An exact reproduction of the listing is wanted, with the pictures dropped.

• **Exercise data**
_____

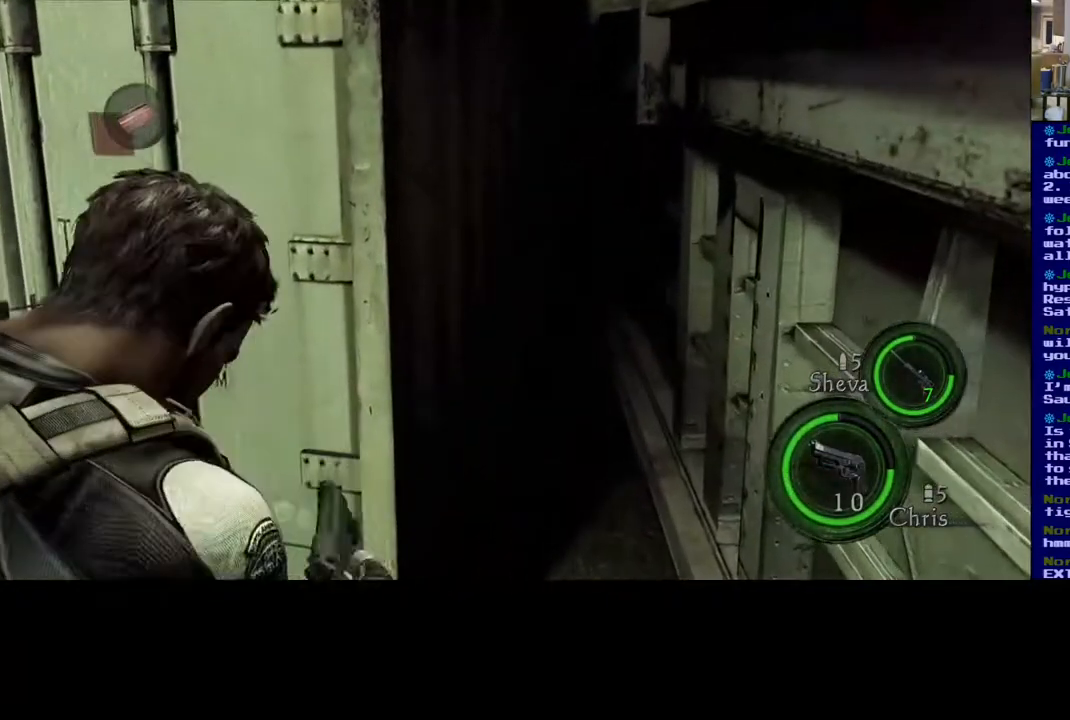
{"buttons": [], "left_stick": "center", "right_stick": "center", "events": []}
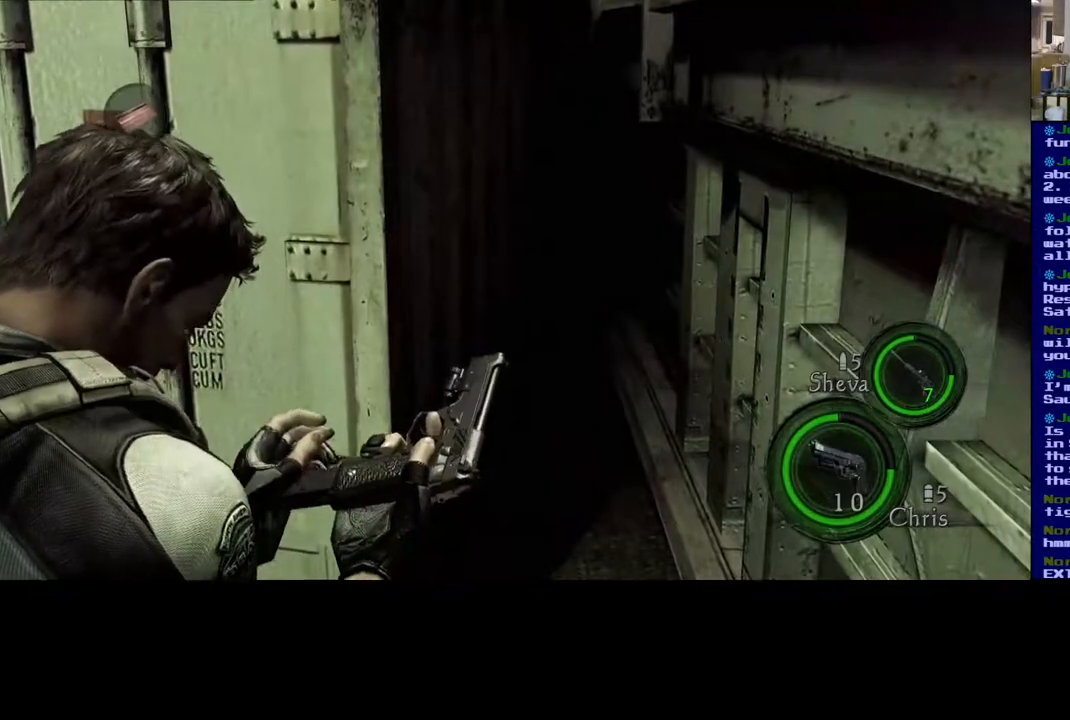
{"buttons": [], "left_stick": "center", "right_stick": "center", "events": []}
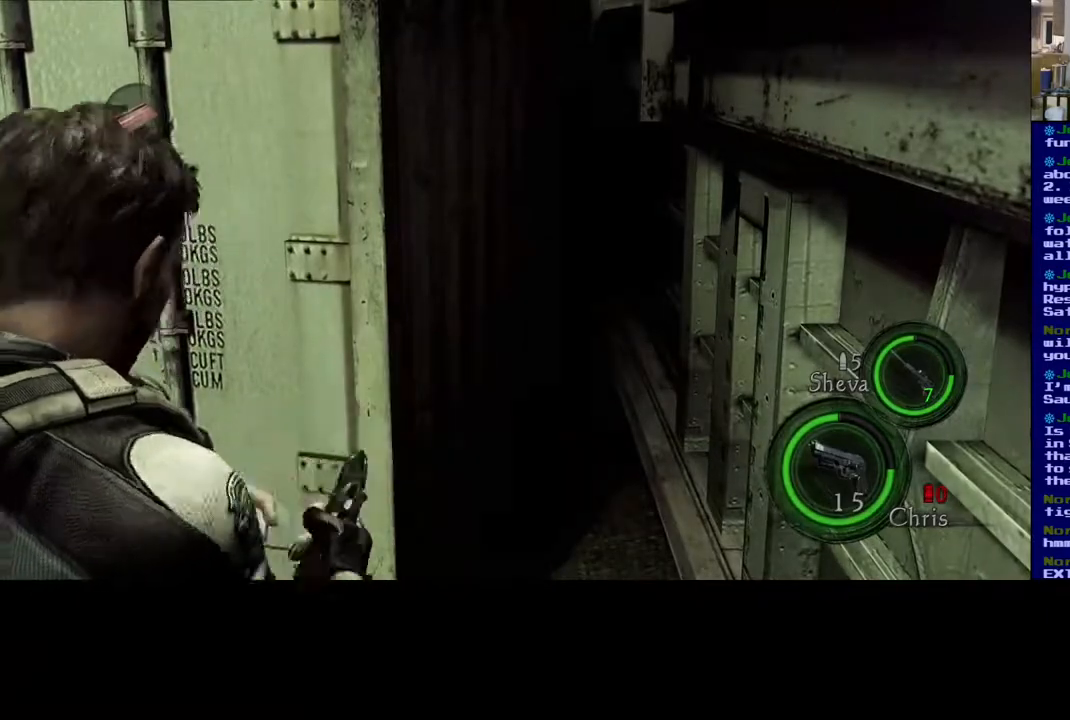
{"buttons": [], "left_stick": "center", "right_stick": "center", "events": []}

_____

• **Output below**
{"buttons": [], "left_stick": "center", "right_stick": "center", "events": []}
{"buttons": [], "left_stick": "center", "right_stick": "center", "events": []}
{"buttons": [], "left_stick": "center", "right_stick": "center", "events": []}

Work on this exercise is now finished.